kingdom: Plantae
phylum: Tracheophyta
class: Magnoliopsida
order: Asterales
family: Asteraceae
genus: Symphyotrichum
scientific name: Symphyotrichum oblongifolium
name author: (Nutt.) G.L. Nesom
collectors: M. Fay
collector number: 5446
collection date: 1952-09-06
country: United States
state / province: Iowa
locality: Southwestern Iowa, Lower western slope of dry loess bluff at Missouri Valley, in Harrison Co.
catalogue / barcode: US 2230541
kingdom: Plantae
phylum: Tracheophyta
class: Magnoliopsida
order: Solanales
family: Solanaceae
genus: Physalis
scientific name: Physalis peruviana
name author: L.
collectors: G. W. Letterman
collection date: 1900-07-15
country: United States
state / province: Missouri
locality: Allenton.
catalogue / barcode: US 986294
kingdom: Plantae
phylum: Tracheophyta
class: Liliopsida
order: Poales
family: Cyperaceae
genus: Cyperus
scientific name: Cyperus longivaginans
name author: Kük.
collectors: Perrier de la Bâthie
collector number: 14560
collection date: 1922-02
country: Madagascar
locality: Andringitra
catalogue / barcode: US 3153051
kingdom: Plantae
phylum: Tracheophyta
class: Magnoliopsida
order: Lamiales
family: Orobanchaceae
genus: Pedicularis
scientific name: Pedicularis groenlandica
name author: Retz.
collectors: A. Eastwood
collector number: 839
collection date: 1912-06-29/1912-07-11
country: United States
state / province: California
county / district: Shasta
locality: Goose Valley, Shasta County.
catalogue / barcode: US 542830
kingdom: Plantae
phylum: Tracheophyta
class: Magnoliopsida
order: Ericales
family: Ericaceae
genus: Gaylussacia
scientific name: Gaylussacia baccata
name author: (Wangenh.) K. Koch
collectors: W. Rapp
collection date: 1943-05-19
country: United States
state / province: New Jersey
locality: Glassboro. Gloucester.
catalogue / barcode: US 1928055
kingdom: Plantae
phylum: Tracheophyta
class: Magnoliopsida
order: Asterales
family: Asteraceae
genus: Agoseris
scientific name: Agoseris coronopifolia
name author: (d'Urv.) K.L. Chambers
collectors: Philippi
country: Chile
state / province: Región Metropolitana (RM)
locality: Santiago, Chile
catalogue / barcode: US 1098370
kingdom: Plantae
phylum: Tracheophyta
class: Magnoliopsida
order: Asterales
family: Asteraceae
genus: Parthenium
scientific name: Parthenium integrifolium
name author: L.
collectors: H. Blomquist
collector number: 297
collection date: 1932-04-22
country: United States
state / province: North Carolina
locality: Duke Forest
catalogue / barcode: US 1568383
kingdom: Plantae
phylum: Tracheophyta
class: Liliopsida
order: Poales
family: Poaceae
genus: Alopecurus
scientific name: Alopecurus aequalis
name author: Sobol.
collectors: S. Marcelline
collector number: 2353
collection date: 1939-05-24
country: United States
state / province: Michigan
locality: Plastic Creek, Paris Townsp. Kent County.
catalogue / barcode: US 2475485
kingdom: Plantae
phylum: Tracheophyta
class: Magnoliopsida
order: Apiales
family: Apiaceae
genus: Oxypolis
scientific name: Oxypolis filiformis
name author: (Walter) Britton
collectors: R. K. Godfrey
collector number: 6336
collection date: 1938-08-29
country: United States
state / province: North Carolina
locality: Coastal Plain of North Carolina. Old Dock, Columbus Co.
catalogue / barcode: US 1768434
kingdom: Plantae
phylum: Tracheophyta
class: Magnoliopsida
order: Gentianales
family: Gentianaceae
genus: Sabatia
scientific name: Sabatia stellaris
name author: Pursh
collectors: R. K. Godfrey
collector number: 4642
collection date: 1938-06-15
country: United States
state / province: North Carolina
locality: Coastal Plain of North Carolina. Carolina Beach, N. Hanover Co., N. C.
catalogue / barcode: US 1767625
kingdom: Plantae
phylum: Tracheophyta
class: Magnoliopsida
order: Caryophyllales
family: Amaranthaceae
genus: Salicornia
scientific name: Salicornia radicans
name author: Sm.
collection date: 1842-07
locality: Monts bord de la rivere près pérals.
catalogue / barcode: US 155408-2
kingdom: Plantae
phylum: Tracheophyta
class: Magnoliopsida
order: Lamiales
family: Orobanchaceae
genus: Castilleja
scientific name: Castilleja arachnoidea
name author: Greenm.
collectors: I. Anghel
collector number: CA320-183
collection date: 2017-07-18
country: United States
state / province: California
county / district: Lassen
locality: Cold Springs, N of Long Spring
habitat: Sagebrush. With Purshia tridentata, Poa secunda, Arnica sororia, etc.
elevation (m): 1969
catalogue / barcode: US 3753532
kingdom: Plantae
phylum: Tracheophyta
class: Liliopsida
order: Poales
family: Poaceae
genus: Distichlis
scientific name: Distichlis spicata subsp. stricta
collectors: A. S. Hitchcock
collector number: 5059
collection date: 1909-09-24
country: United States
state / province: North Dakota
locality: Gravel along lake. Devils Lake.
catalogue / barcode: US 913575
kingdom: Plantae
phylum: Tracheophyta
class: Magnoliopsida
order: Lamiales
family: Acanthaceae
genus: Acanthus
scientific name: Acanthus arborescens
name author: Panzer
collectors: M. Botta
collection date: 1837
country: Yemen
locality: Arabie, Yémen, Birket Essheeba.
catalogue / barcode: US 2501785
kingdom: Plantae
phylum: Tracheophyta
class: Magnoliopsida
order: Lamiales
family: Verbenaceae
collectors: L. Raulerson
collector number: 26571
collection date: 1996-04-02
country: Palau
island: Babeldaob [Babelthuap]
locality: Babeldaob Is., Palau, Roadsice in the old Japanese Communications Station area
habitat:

──────────

### WRITTEN INSTRUCTION
Set out every line of the entries above as a numbered list, leaving out any blank lines.

### FINISHED EXERCISE
1. kingdom: Plantae
2. phylum: Tracheophyta
3. class: Magnoliopsida
4. order: Asterales
5. family: Asteraceae
6. genus: Symphyotrichum
7. scientific name: Symphyotrichum oblongifolium
8. name author: (Nutt.) G.L. Nesom
9. collectors: M. Fay
10. collector number: 5446
11. collection date: 1952-09-06
12. country: United States
13. state / province: Iowa
14. locality: Southwestern Iowa, Lower western slope of dry loess bluff at Missouri Valley, in Harrison Co.
15. catalogue / barcode: US 2230541
16. kingdom: Plantae
17. phylum: Tracheophyta
18. class: Magnoliopsida
19. order: Solanales
20. family: Solanaceae
21. genus: Physalis
22. scientific name: Physalis peruviana
23. name author: L.
24. collectors: G. W. Letterman
25. collection date: 1900-07-15
26. country: United States
27. state / province: Missouri
28. locality: Allenton.
29. catalogue / barcode: US 986294
30. kingdom: Plantae
31. phylum: Tracheophyta
32. class: Liliopsida
33. order: Poales
34. family: Cyperaceae
35. genus: Cyperus
36. scientific name: Cyperus longivaginans
37. name author: Kük.
38. collectors: Perrier de la Bâthie
39. collector number: 14560
40. collection date: 1922-02
41. country: Madagascar
42. locality: Andringitra
43. catalogue / barcode: US 3153051
44. kingdom: Plantae
45. phylum: Tracheophyta
46. class: Magnoliopsida
47. order: Lamiales
48. family: Orobanchaceae
49. genus: Pedicularis
50. scientific name: Pedicularis groenlandica
51. name author: Retz.
52. collectors: A. Eastwood
53. collector number: 839
54. collection date: 1912-06-29/1912-07-11
55. country: United States
56. state / province: California
57. county / district: Shasta
58. locality: Goose Valley, Shasta County.
59. catalogue / barcode: US 542830
60. kingdom: Plantae
61. phylum: Tracheophyta
62. class: Magnoliopsida
63. order: Ericales
64. family: Ericaceae
65. genus: Gaylussacia
66. scientific name: Gaylussacia baccata
67. name author: (Wangenh.) K. Koch
68. collectors: W. Rapp
69. collection date: 1943-05-19
70. country: United States
71. state / province: New Jersey
72. locality: Glassboro. Gloucester.
73. catalogue / barcode: US 1928055
74. kingdom: Plantae
75. phylum: Tracheophyta
76. class: Magnoliopsida
77. order: Asterales
78. family: Asteraceae
79. genus: Agoseris
80. scientific name: Agoseris coronopifolia
81. name author: (d'Urv.) K.L. Chambers
82. collectors: Philippi
83. country: Chile
84. state / province: Región Metropolitana (RM)
85. locality: Santiago, Chile
86. catalogue / barcode: US 1098370
87. kingdom: Plantae
88. phylum: Tracheophyta
89. class: Magnoliopsida
90. order: Asterales
91. family: Asteraceae
92. genus: Parthenium
93. scientific name: Parthenium integrifolium
94. name author: L.
95. collectors: H. Blomquist
96. collector number: 297
97. collection date: 1932-04-22
98. country: United States
99. state / province: North Carolina
100. locality: Duke Forest
101. catalogue / barcode: US 1568383
102. kingdom: Plantae
103. phylum: Tracheophyta
104. class: Liliopsida
105. order: Poales
106. family: Poaceae
107. genus: Alopecurus
108. scientific name: Alopecurus aequalis
109. name author: Sobol.
110. collectors: S. Marcelline
111. collector number: 2353
112. collection date: 1939-05-24
113. country: United States
114. state / province: Michigan
115. locality: Plastic Creek, Paris Townsp. Kent County.
116. catalogue / barcode: US 2475485
117. kingdom: Plantae
118. phylum: Tracheophyta
119. class: Magnoliopsida
120. order: Apiales
121. family: Apiaceae
122. genus: Oxypolis
123. scientific name: Oxypolis filiformis
124. name author: (Walter) Britton
125. collectors: R. K. Godfrey
126. collector number: 6336
127. collection date: 1938-08-29
128. country: United States
129. state / province: North Carolina
130. locality: Coastal Plain of North Carolina. Old Dock, Columbus Co.
131. catalogue / barcode: US 1768434
132. kingdom: Plantae
133. phylum: Tracheophyta
134. class: Magnoliopsida
135. order: Gentianales
136. family: Gentianaceae
137. genus: Sabatia
138. scientific name: Sabatia stellaris
139. name author: Pursh
140. collectors: R. K. Godfrey
141. collector number: 4642
142. collection date: 1938-06-15
143. country: United States
144. state / province: North Carolina
145. locality: Coastal Plain of North Carolina. Carolina Beach, N. Hanover Co., N. C.
146. catalogue / barcode: US 1767625
147. kingdom: Plantae
148. phylum: Tracheophyta
149. class: Magnoliopsida
150. order: Caryophyllales
151. family: Amaranthaceae
152. genus: Salicornia
153. scientific name: Salicornia radicans
154. name author: Sm.
155. collection date: 1842-07
156. locality: Monts bord de la rivere près pérals.
157. catalogue / barcode: US 155408-2
158. kingdom: Plantae
159. phylum: Tracheophyta
160. class: Magnoliopsida
161. order: Lamiales
162. family: Orobanchaceae
163. genus: Castilleja
164. scientific name: Castilleja arachnoidea
165. name author: Greenm.
166. collectors: I. Anghel
167. collector number: CA320-183
168. collection date: 2017-07-18
169. country: United States
170. state / province: California
171. county / district: Lassen
172. locality: Cold Springs, N of Long Spring
173. habitat: Sagebrush. With Purshia tridentata, Poa secunda, Arnica sororia, etc.
174. elevation (m): 1969
175. catalogue / barcode: US 3753532
176. kingdom: Plantae
177. phylum: Tracheophyta
178. class: Liliopsida
179. order: Poales
180. family: Poaceae
181. genus: Distichlis
182. scientific name: Distichlis spicata subsp. stricta
183. collectors: A. S. Hitchcock
184. collector number: 5059
185. collection date: 1909-09-24
186. country: United States
187. state / province: North Dakota
188. locality: Gravel along lake. Devils Lake.
189. catalogue / barcode: US 913575
190. kingdom: Plantae
191. phylum: Tracheophyta
192. class: Magnoliopsida
193. order: Lamiales
194. family: Acanthaceae
195. genus: Acanthus
196. scientific name: Acanthus arborescens
197. name author: Panzer
198. collectors: M. Botta
199. collection date: 1837
200. country: Yemen
201. locality: Arabie, Yémen, Birket Essheeba.
202. catalogue / barcode: US 2501785
203. kingdom: Plantae
204. phylum: Tracheophyta
205. class: Magnoliopsida
206. order: Lamiales
207. family: Verbenaceae
208. collectors: L. Raulerson
209. collector number: 26571
210. collection date: 1996-04-02
211. country: Palau
212. island: Babeldaob [Babelthuap]
213. locality: Babeldaob Is., Palau, Roadsice in the old Japanese Communications Station area
214. habitat:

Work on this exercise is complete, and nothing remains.